WORK ORDER 1 –
According to the commit note on the CUDA Dim3 bindings, which procedure converts between the public and internal Dim3 definitions?
WORK ORDER 2 –
Continue the commit note on the CUDA Dim3 bindings, starting right after its final line.

PASSAGE TO READ –
□ □ □ □

The previous version of the CUDA bindings had a C_Pass_By_Copy
convention on its definition of the Dim3 type. The new version doesn't.
This change causes ABI issues in generated binaries.

In order to avoid needing changes in the compiler every time the
public bindings are updated, a new Dim3 type is introduced in the
internal bindings.

This new Dim3 type isn't directly referenced in the compiler: it is
instead inferred from the internal definition of the Cuda Launch_Kernel
function. This provides greater flexibility and will hopefully also help
avoid updates in the compiler when the internal bindings change.

Having two Dim3 definitions (one public and one internal) means that the
compiler now needs to convert one to the other. This conversion is
performed in Build_Dim3_Declaration.

Tested on x86_64-pc-linux-gnu, committed on trunk


        * exp_prag.adb (Get_Launch_Kernel_Arg_Type): Renamed to
        Get_Nth_Arg_Type and made more generic.
        (Build_Dim3_Declaration): Now builds a CUDA.Internal.Dim3
        instead of a CUDA.Vector_Types.Dim3.

□ □ □ □

DATA SHOWN –
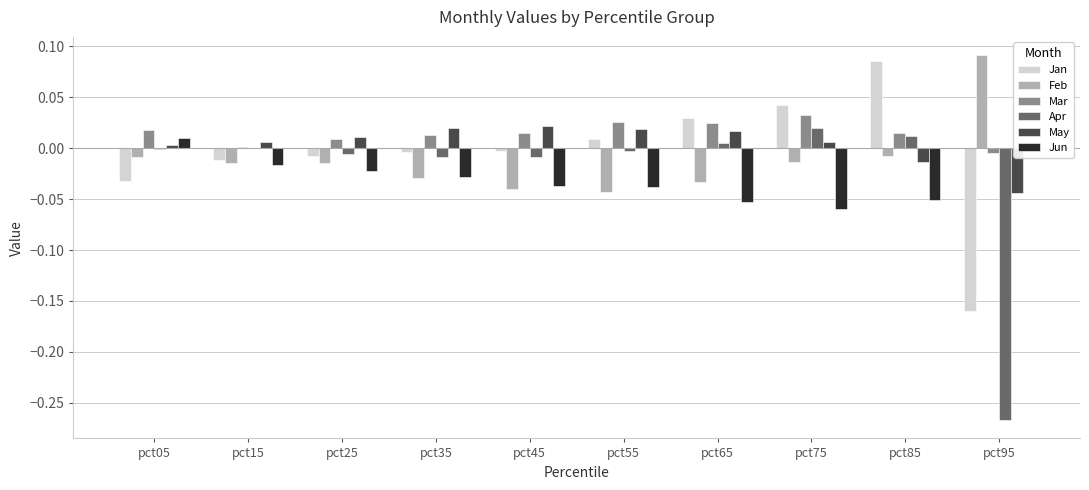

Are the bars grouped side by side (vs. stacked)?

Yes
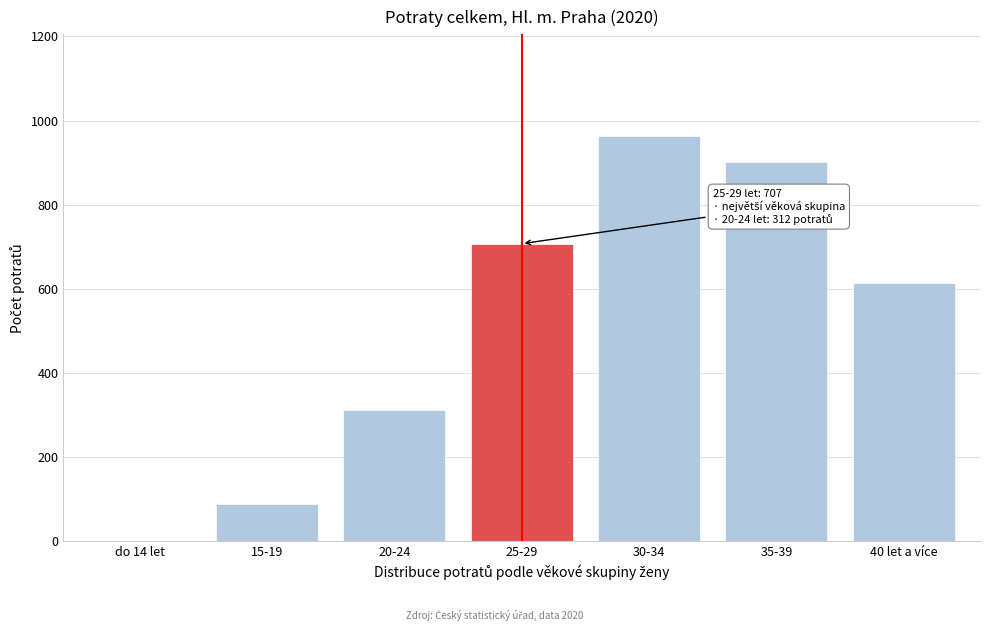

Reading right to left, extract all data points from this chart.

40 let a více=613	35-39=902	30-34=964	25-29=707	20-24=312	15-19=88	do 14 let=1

□ □ □ □

ANSWER 1 –
Build_Dim3_Declaration

ANSWER 2 –
        (Build_Shared_Memory_Declaration): Now infers needed type from
        Launch_Kernel instead of using a hard-coded type.
        (Expand_Pragma_CUDA_Execute): Build additional temporaries to
        store Grids and Blocks.
        * Move Launch_Kernel from public to internal
diff --git a/gcc/ada/exp_prag.adb b/gcc/ada/exp_prag.adb
--- a/gcc/ada/exp_prag.adb
+++ b/gcc/ada/exp_prag.adb
@@ -682,12 +682,16 @@ package body Exp_Prag is
          Init_Val : Node_Id) return Node_Id;
       --  Build an object declaration of the form
-      --    Decl_Id : CUDA.Vectory_Types.Dim3 := Val;
+      --    Decl_Id : CUDA.Internal.Dim3 := Val;
       --  Val depends on the nature of Init_Val, as follows:
-      --    * If Init_Val is already of type CUDA.Vector_Types.Dim3, then
-      --      Init_Val is used.
+      --    * If Init_Val is of type CUDA.Vector_Types.Dim3, then Val has the
+      --      following form:
+      --
+      --        (Interfaces.C.Unsigned (Val.X),
+      --         Interfaces.C.Unsigned (Val.Y),
+      --         Interfaces.C.Unsigned (Val.Z))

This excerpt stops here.